## Collected data

- Opening Delimiter -

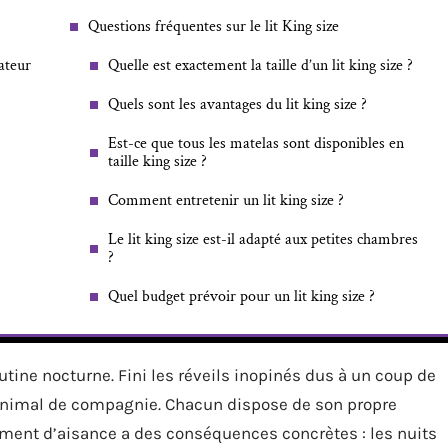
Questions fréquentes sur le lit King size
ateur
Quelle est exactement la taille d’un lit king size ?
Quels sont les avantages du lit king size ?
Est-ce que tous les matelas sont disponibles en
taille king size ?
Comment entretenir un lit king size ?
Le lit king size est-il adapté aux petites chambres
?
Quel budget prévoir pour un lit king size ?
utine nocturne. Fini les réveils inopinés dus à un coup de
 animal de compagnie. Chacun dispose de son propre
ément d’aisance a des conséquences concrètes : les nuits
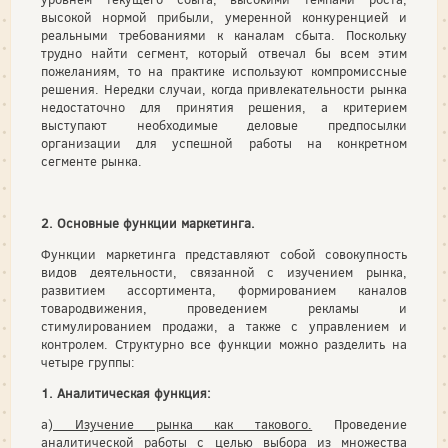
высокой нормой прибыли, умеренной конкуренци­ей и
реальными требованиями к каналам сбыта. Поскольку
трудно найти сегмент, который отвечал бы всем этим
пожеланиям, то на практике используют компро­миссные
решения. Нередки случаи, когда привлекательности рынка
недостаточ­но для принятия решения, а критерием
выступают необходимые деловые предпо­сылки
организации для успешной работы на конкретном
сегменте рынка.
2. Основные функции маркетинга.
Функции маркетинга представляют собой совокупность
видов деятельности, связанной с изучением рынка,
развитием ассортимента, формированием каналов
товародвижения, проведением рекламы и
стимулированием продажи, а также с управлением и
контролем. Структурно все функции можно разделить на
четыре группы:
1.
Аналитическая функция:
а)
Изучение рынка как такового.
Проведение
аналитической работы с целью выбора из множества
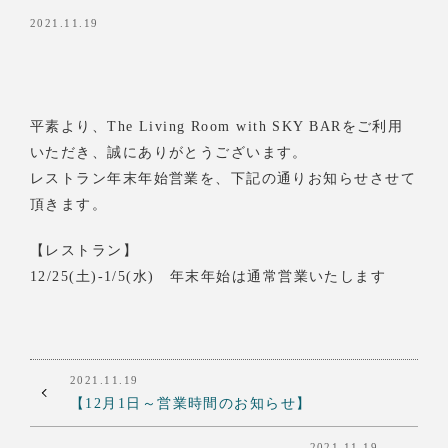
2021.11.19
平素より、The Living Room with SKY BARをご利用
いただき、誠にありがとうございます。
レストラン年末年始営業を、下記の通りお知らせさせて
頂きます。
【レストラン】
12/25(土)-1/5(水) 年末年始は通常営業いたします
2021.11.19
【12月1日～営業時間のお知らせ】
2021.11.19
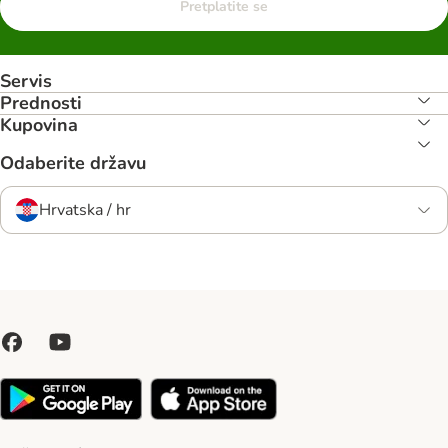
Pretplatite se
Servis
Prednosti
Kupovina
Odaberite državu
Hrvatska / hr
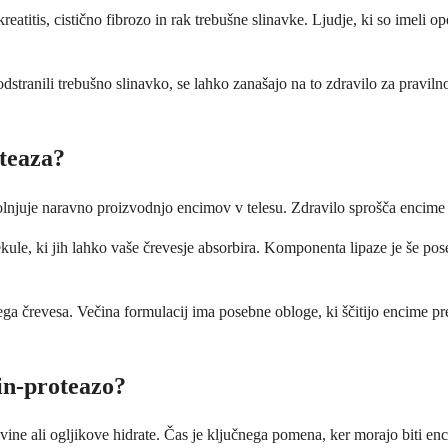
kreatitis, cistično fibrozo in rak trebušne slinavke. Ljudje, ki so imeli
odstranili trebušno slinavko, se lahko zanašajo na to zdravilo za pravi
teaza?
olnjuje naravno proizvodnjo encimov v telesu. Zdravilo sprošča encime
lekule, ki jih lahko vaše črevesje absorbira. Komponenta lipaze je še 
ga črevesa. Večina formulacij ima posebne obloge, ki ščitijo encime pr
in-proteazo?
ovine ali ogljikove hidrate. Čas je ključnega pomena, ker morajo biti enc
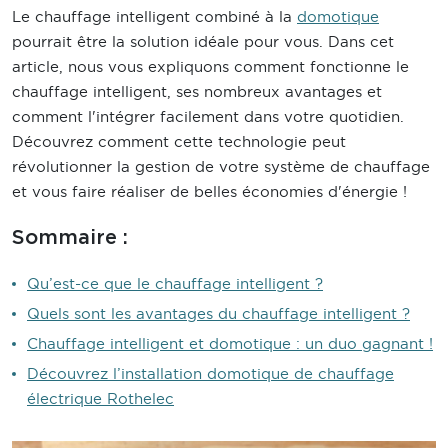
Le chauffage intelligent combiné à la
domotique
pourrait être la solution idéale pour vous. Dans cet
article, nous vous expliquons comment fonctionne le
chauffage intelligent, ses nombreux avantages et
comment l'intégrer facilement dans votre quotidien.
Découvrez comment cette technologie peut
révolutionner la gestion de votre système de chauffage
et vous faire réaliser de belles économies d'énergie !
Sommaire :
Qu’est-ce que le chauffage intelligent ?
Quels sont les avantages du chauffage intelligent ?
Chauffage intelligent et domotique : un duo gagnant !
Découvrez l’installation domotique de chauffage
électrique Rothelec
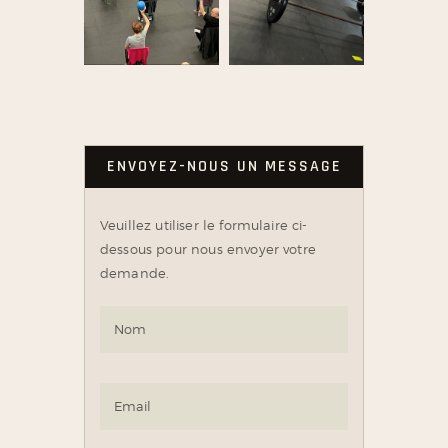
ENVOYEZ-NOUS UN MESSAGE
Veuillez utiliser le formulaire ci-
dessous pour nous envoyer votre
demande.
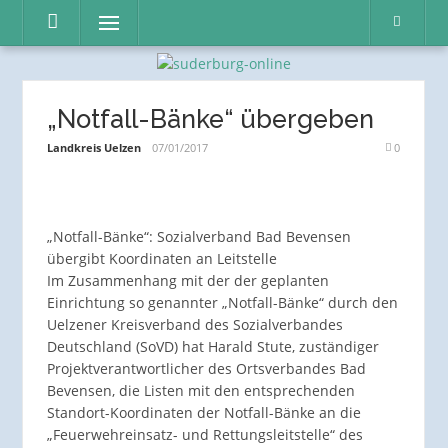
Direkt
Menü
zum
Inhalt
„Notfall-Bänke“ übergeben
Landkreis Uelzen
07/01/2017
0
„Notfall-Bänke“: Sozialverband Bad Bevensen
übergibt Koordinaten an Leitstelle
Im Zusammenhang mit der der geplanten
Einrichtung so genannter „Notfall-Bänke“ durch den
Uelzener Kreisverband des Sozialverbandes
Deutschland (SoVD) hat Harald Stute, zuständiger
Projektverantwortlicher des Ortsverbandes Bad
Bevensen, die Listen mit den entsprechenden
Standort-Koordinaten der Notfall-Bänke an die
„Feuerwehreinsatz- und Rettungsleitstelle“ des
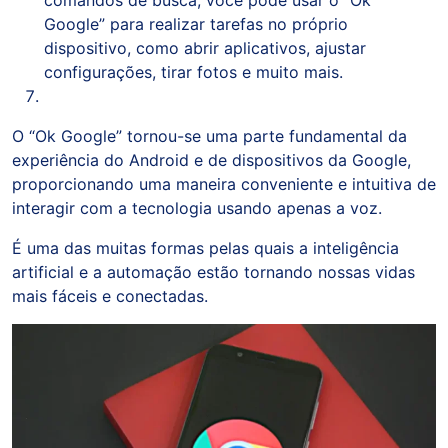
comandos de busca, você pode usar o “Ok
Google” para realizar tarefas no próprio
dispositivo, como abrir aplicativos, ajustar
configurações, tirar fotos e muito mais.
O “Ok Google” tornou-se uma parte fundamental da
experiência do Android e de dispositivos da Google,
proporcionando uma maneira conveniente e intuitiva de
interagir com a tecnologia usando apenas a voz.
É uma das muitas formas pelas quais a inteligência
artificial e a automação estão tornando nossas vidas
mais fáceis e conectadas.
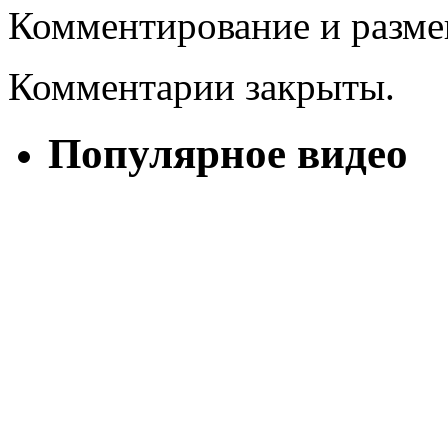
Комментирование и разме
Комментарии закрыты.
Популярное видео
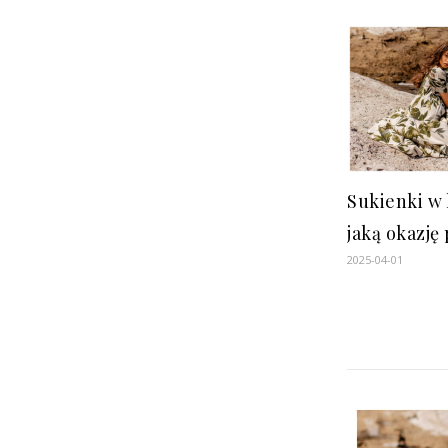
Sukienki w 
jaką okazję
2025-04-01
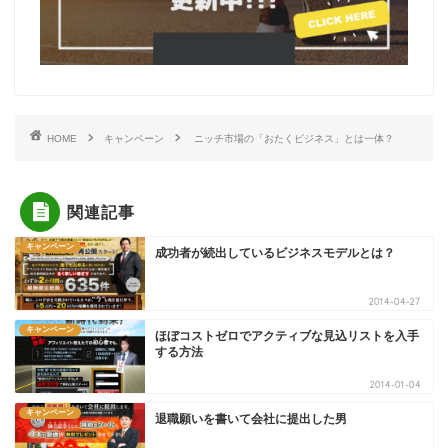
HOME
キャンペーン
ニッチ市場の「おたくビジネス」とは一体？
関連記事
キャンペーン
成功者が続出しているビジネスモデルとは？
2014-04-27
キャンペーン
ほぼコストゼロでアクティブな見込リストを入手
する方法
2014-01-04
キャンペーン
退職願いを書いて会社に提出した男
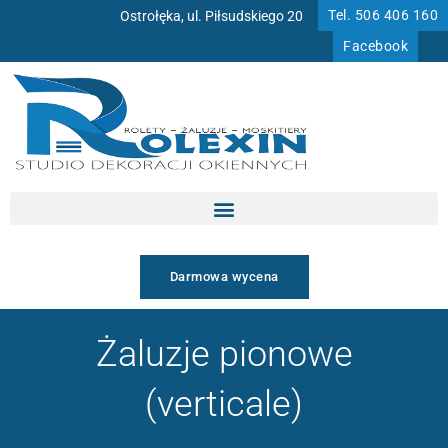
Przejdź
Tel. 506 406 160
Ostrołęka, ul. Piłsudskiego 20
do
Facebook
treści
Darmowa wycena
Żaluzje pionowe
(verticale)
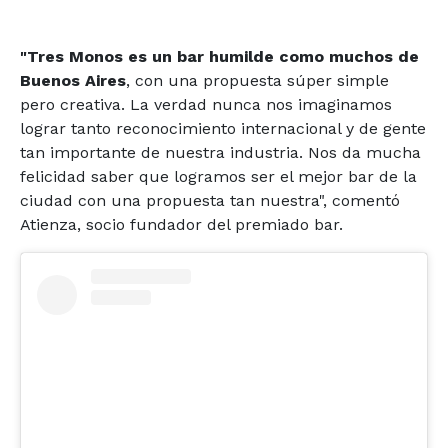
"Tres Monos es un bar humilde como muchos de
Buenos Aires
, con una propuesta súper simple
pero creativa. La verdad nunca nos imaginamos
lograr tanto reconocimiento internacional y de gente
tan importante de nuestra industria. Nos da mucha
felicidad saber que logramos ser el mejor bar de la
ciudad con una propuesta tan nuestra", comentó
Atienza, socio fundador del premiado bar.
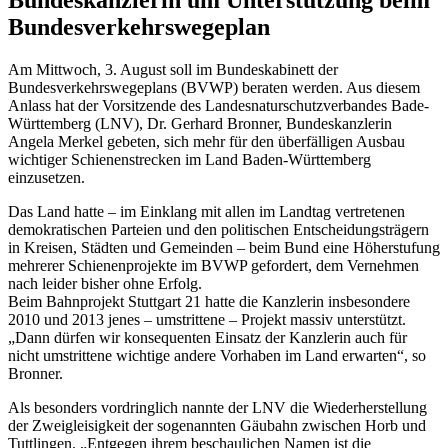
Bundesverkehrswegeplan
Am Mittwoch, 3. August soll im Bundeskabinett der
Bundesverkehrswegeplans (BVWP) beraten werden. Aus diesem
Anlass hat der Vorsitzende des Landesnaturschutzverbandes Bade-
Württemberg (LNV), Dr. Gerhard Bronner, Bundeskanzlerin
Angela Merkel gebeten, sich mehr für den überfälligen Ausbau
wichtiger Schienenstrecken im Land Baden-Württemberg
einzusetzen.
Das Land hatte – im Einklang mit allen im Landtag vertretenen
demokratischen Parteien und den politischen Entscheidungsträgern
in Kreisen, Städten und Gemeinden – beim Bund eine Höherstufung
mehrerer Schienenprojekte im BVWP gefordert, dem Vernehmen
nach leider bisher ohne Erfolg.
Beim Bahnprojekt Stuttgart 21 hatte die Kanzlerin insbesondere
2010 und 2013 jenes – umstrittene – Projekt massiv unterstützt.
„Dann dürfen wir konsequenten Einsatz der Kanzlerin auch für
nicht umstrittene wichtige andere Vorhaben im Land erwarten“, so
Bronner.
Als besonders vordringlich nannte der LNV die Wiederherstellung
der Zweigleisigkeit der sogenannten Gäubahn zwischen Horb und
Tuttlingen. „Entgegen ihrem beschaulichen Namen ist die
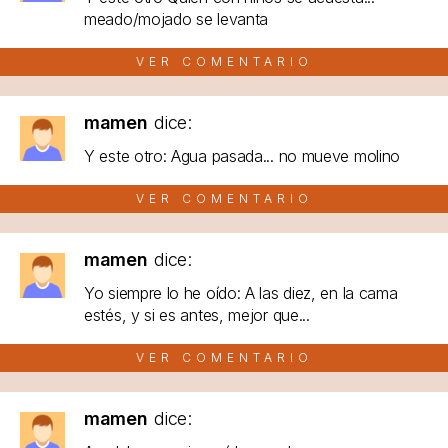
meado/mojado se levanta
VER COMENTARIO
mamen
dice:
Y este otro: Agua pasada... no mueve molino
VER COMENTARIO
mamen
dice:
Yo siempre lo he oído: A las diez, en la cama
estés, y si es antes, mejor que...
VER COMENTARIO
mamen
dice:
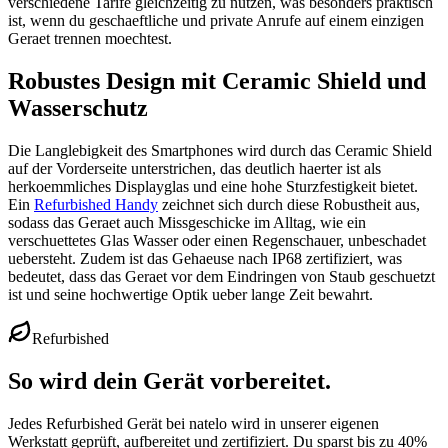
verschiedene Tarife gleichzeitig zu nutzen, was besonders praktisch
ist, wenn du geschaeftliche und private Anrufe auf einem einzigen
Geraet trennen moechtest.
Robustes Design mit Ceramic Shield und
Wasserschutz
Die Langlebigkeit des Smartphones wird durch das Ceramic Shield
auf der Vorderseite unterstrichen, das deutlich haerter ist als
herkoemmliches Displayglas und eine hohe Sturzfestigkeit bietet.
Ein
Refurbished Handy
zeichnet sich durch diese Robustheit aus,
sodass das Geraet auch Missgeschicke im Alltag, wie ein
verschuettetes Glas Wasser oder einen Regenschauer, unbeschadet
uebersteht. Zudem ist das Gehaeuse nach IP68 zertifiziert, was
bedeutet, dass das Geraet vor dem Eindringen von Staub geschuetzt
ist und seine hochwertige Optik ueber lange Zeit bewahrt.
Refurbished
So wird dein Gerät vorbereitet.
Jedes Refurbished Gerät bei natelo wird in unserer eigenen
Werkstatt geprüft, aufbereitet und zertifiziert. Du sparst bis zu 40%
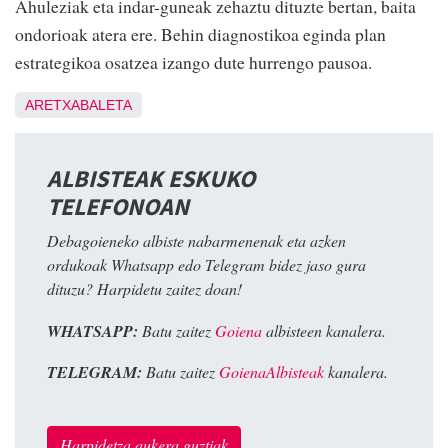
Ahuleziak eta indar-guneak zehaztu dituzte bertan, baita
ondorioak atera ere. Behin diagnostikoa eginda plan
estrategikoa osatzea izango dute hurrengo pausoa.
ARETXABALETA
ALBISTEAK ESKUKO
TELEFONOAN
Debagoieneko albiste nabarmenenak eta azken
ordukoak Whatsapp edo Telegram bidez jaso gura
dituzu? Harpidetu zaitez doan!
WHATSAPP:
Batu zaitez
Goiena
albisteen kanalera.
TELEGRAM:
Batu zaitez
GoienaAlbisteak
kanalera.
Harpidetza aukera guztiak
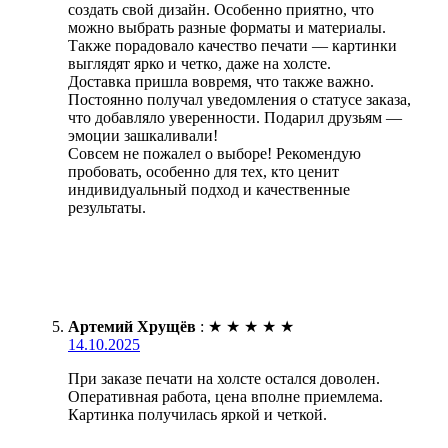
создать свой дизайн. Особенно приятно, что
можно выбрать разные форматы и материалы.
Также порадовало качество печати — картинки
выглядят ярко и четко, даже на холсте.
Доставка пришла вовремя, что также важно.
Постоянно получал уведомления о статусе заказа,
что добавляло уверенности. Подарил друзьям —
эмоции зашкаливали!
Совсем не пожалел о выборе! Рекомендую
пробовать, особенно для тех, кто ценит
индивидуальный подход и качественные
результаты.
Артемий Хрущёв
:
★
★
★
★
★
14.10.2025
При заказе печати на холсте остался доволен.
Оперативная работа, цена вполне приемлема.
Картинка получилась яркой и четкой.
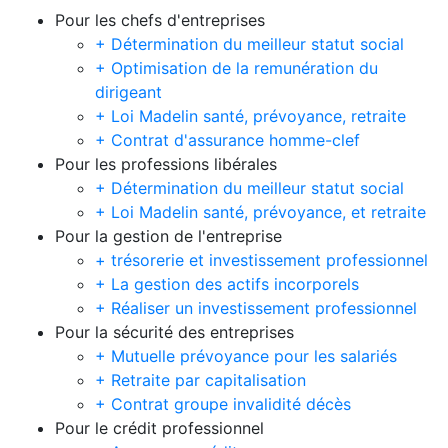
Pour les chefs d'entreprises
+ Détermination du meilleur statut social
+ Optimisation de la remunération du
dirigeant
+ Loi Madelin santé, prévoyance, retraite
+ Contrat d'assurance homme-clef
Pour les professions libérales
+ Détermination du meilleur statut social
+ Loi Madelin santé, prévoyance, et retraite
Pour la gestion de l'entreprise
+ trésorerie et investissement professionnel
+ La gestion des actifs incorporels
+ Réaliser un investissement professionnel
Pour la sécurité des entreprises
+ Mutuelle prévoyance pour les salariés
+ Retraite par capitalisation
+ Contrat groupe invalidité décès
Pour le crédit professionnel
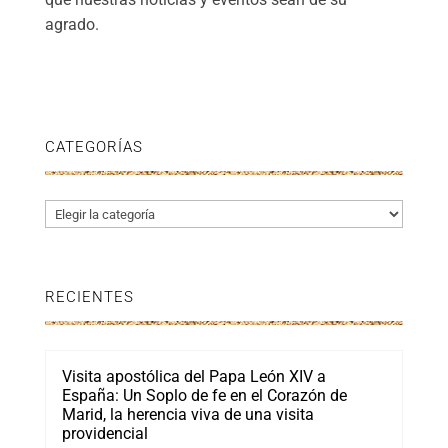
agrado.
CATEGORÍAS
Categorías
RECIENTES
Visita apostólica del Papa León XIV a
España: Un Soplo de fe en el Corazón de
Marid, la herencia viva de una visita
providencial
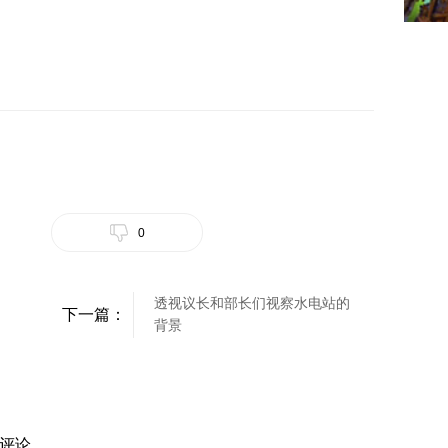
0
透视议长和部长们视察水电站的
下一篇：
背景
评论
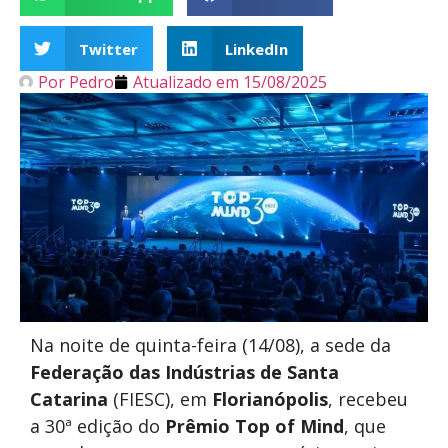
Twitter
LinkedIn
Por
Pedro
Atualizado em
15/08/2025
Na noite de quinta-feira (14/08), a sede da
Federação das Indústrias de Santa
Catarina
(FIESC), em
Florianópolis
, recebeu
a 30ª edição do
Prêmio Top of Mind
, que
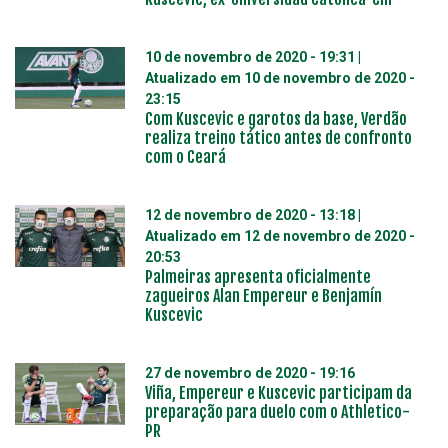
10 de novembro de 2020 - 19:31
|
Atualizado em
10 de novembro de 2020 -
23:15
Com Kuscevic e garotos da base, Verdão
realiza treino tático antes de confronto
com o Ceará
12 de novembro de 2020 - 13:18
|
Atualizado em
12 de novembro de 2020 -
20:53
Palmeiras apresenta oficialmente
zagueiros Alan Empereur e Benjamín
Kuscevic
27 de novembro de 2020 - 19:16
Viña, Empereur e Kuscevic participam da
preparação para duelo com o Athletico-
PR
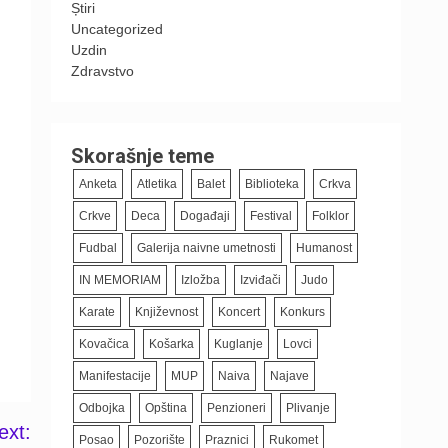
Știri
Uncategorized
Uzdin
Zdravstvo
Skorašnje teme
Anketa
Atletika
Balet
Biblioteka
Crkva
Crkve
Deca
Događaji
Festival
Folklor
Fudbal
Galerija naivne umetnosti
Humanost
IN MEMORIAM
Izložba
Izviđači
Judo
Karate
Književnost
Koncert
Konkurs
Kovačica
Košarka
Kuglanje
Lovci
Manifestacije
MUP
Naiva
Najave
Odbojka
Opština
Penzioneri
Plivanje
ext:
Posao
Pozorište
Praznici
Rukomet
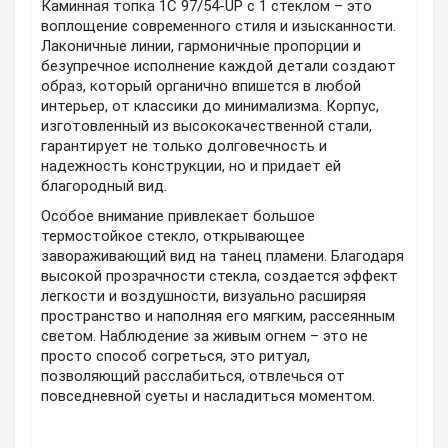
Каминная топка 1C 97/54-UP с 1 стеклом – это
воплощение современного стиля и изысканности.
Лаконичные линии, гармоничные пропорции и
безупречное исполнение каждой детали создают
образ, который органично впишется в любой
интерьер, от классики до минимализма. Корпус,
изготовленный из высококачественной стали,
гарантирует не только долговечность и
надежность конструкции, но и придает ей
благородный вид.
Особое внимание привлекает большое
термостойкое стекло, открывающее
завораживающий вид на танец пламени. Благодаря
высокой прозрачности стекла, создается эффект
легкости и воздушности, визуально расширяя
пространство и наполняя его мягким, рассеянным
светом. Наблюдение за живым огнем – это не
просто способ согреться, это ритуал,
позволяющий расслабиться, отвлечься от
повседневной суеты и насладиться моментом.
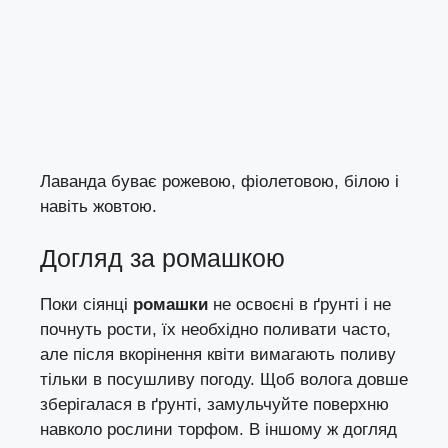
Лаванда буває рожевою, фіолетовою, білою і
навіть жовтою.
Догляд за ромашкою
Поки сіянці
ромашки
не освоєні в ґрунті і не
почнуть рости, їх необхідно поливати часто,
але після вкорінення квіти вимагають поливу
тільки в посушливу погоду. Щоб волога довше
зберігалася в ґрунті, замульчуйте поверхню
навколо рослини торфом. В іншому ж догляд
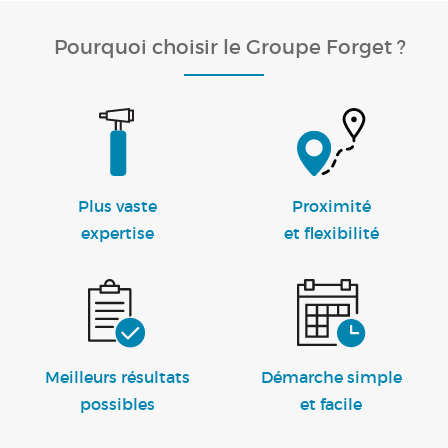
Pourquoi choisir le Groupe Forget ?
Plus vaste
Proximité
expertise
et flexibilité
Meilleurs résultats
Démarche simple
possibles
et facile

- Closing Delimiter -

## What you are asked to do
Please format the lines of the data as a JSON list of strings, one string per line, starting at the line that contains "Ahuleziak eta indar-guneak" and stopping after the line that contains "Harpidetza aukera guztiak", with both of those lines included and blank lines left out. Include no other lines.

## Task output
[
  "Ahuleziak eta indar-guneak zehaztu dituzte bertan, baita",
  "ondorioak atera ere. Behin diagnostikoa eginda plan",
  "estrategikoa osatzea izango dute hurrengo pausoa.",
  "ARETXABALETA",
  "ALBISTEAK ESKUKO",
  "TELEFONOAN",
  "Debagoieneko albiste nabarmenenak eta azken",
  "ordukoak Whatsapp edo Telegram bidez jaso gura",
  "dituzu? Harpidetu zaitez doan!",
  "WHATSAPP:",
  "Batu zaitez",
  "Goiena",
  "albisteen kanalera.",
  "TELEGRAM:",
  "Batu zaitez",
  "GoienaAlbisteak",
  "kanalera.",
  "Harpidetza aukera guztiak"
]